Ministers had expected six weeks of disruption at Folkestone and Dover if we crashed out of the EU.
But Health Secretary Matt Hancock has now warned drug firms to plan for six months of “significantly reduced access” to the main trade routes between us and the continent under a no-deal scenario.
Civil servants from the Department for Transport, HMRC, the Home Office and the Brexit Department held crisis talks over policing the border amid fears MPs will sink Theresa May’s deal in next Tuesday’s Commons vote. Mr Hancock said planes could fly in medicines and be given priority access through gridlocked ports.

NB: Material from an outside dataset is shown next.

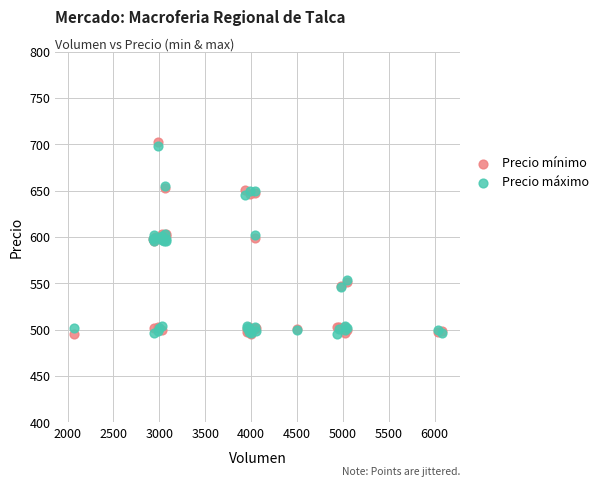

What are all the series names shown in the legend?

Precio mínimo, Precio máximo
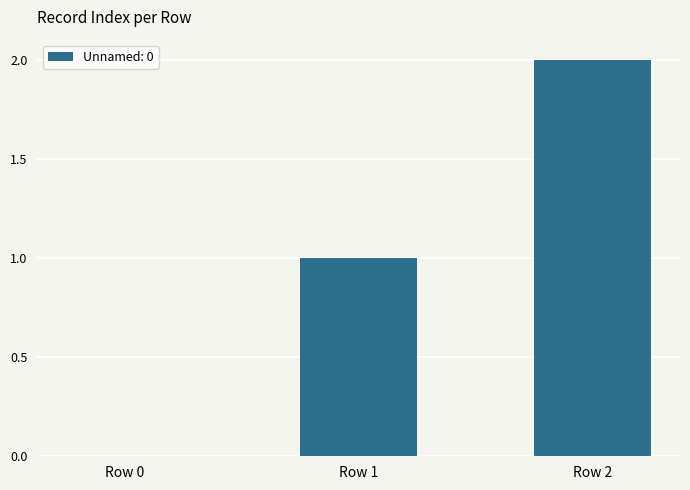

Which category has the highest value across all series?

Row 2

In a letter to NHS officials, he said: “Revised cross-Government planning assumptions show there will be significantly reduced access across the short straits, for up to six months.
“This is very much a worst-case scenario. In a ‘no deal’ exit we would, of course, be pressing member states hard to introduce pragmatic arrangements to ensure the continued full flow of goods, which would be to their benefit as well. Nevertheless, we have a duty to plan for all scenarios.”
Labour leader Jeremy Corbyn said: “A no-deal Brexit would not only do serious damage to the UK but have unpredictable and damaging consequences across Europe. It must be actively avoided by all sides.”
An amendment tabled by Tory backbenchers would give Parliament the power to impose a one-year limit on the backstop, designed to prevent a hard border between Northern Ireland and the Republic.
DUP leader Arlene Foster, whose party opposes the deal, said it would not be enough, adding: “Domestic legislative tinkering won’t cut it.”